**INSTRUCTION:**
Return, unchanged, the part of the data below that opens with the line containing "common name: Meadow crane's-bill" and closes with the line containing "scientific name: Solanum nitidibaccatum", including both of those lines.

**Source data:**

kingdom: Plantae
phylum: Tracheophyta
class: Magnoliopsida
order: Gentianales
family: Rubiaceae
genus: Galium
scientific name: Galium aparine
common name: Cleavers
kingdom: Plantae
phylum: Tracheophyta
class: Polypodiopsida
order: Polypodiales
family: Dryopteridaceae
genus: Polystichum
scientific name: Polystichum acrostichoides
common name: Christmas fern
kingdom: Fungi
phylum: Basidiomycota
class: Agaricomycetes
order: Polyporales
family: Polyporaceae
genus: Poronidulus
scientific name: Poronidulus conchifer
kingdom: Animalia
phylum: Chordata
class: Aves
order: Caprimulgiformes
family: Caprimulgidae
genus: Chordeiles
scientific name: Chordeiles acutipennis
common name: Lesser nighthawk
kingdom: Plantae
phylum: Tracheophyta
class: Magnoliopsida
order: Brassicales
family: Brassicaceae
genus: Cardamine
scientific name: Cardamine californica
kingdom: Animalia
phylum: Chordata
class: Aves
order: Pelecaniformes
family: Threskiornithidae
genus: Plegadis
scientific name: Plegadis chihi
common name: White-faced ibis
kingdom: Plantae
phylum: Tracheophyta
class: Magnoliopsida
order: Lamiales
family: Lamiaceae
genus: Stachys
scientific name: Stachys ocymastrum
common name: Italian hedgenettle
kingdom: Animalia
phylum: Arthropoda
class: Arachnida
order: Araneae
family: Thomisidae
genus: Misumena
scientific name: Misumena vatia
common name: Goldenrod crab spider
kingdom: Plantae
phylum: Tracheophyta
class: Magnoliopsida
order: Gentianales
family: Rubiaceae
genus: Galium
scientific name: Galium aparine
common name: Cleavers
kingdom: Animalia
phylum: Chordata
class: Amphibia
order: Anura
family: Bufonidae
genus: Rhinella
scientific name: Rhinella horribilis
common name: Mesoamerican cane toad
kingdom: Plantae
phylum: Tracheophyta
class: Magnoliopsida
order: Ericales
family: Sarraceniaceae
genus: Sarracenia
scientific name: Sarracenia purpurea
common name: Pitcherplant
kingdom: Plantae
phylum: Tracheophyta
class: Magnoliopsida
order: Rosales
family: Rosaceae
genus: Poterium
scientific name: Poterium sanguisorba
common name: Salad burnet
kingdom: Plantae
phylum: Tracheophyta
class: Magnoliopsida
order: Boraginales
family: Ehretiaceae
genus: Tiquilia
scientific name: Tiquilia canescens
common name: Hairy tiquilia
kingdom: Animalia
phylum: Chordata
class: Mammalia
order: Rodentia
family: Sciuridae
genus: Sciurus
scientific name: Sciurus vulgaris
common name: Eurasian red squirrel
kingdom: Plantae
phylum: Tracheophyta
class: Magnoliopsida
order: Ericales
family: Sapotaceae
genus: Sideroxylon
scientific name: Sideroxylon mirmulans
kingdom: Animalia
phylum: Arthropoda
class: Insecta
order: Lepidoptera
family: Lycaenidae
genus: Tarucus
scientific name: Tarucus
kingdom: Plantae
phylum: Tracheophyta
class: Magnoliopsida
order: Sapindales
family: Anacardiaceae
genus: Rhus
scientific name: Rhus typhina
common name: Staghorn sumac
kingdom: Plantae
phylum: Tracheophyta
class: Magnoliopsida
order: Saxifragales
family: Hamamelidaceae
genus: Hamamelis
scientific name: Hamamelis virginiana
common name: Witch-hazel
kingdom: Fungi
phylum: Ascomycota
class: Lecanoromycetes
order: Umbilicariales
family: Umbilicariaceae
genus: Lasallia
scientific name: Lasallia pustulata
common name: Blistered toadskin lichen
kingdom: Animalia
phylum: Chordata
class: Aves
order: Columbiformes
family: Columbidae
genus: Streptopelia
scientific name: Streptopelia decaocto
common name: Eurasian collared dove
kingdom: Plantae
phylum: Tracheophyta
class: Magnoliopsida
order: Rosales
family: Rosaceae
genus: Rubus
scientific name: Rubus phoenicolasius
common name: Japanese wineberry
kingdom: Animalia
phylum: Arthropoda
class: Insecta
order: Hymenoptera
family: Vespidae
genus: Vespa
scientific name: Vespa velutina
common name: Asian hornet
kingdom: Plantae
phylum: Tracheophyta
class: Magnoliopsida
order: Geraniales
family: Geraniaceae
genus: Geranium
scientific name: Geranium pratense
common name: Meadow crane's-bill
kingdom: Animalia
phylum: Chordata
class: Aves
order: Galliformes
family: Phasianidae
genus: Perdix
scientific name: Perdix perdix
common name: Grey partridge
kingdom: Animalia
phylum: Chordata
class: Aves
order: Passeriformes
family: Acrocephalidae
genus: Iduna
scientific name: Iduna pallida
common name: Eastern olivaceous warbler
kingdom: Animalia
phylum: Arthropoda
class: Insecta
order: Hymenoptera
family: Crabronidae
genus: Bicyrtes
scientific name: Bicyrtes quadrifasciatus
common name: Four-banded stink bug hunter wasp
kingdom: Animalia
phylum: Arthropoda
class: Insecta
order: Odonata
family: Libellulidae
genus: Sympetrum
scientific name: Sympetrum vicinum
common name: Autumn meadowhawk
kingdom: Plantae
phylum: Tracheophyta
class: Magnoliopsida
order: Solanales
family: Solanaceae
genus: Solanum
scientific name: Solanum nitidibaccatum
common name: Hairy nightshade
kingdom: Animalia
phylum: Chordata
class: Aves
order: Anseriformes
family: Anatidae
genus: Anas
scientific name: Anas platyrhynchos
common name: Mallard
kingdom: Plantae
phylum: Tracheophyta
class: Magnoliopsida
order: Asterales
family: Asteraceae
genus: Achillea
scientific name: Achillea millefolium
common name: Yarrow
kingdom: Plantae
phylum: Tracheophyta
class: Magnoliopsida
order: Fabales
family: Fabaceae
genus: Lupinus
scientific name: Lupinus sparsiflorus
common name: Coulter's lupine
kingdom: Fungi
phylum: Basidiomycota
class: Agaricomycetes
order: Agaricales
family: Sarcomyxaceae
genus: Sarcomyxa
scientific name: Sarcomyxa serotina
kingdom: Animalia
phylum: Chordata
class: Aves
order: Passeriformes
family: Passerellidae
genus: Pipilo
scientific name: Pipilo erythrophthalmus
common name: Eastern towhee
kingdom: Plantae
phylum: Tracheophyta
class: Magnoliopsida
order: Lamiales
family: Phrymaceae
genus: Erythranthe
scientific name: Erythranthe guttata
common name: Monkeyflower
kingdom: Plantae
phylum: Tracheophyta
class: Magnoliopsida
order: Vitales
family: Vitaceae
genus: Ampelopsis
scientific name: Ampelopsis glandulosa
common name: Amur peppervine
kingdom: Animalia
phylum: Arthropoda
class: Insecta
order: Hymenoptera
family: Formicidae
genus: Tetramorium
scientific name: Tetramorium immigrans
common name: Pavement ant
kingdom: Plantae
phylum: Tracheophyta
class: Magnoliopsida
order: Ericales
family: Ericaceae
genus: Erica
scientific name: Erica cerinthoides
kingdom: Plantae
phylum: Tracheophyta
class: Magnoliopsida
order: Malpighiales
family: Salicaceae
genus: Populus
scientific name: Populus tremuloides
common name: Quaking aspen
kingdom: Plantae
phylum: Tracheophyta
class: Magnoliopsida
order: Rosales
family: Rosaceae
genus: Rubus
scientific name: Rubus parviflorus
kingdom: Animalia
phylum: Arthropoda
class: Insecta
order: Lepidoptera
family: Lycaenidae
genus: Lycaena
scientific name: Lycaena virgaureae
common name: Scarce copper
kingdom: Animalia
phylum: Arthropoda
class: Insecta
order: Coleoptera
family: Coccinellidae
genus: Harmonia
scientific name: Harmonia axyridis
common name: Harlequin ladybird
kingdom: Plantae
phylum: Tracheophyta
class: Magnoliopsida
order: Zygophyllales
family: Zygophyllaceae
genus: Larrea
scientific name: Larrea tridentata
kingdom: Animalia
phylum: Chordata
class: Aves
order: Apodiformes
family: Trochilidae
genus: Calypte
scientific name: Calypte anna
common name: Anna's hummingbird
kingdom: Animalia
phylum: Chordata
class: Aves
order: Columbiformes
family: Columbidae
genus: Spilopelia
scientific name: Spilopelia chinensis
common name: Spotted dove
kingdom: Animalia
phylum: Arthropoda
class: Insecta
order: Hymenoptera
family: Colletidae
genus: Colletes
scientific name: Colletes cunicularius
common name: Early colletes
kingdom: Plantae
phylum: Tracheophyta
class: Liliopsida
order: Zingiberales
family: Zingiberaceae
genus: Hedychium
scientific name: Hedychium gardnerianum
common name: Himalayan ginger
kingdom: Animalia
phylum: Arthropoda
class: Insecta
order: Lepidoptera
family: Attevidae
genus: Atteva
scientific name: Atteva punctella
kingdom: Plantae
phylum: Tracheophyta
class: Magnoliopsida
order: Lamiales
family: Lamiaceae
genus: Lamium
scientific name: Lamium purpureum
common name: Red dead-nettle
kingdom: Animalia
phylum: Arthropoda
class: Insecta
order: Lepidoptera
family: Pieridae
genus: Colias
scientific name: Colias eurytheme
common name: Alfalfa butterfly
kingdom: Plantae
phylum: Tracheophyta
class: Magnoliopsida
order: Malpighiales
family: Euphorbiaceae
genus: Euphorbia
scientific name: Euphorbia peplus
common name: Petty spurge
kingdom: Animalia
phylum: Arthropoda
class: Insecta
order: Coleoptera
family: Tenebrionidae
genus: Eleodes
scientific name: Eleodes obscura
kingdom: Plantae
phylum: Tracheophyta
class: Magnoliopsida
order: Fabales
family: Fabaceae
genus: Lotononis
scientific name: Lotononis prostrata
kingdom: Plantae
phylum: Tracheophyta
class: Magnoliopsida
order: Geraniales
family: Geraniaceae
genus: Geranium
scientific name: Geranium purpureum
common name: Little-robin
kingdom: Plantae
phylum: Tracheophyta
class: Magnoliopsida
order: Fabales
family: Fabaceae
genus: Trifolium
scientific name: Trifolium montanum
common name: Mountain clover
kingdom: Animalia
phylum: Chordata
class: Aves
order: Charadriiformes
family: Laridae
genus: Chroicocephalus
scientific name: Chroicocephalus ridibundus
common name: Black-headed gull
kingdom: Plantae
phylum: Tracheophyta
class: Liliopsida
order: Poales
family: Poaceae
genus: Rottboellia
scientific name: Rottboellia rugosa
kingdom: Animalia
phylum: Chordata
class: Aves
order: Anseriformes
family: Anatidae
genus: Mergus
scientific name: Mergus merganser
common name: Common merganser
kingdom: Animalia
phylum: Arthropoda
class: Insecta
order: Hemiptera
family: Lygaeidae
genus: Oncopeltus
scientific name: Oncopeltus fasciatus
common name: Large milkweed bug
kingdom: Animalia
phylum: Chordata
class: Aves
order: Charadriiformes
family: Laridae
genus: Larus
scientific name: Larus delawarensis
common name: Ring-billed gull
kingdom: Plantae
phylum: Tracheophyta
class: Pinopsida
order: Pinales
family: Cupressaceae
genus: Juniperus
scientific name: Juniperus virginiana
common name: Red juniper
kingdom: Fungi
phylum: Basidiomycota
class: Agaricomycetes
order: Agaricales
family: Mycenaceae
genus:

**EXERCISE RESPONSE:**
common name: Meadow crane's-bill
kingdom: Animalia
phylum: Chordata
class: Aves
order: Galliformes
family: Phasianidae
genus: Perdix
scientific name: Perdix perdix
common name: Grey partridge
kingdom: Animalia
phylum: Chordata
class: Aves
order: Passeriformes
family: Acrocephalidae
genus: Iduna
scientific name: Iduna pallida
common name: Eastern olivaceous warbler
kingdom: Animalia
phylum: Arthropoda
class: Insecta
order: Hymenoptera
family: Crabronidae
genus: Bicyrtes
scientific name: Bicyrtes quadrifasciatus
common name: Four-banded stink bug hunter wasp
kingdom: Animalia
phylum: Arthropoda
class: Insecta
order: Odonata
family: Libellulidae
genus: Sympetrum
scientific name: Sympetrum vicinum
common name: Autumn meadowhawk
kingdom: Plantae
phylum: Tracheophyta
class: Magnoliopsida
order: Solanales
family: Solanaceae
genus: Solanum
scientific name: Solanum nitidibaccatum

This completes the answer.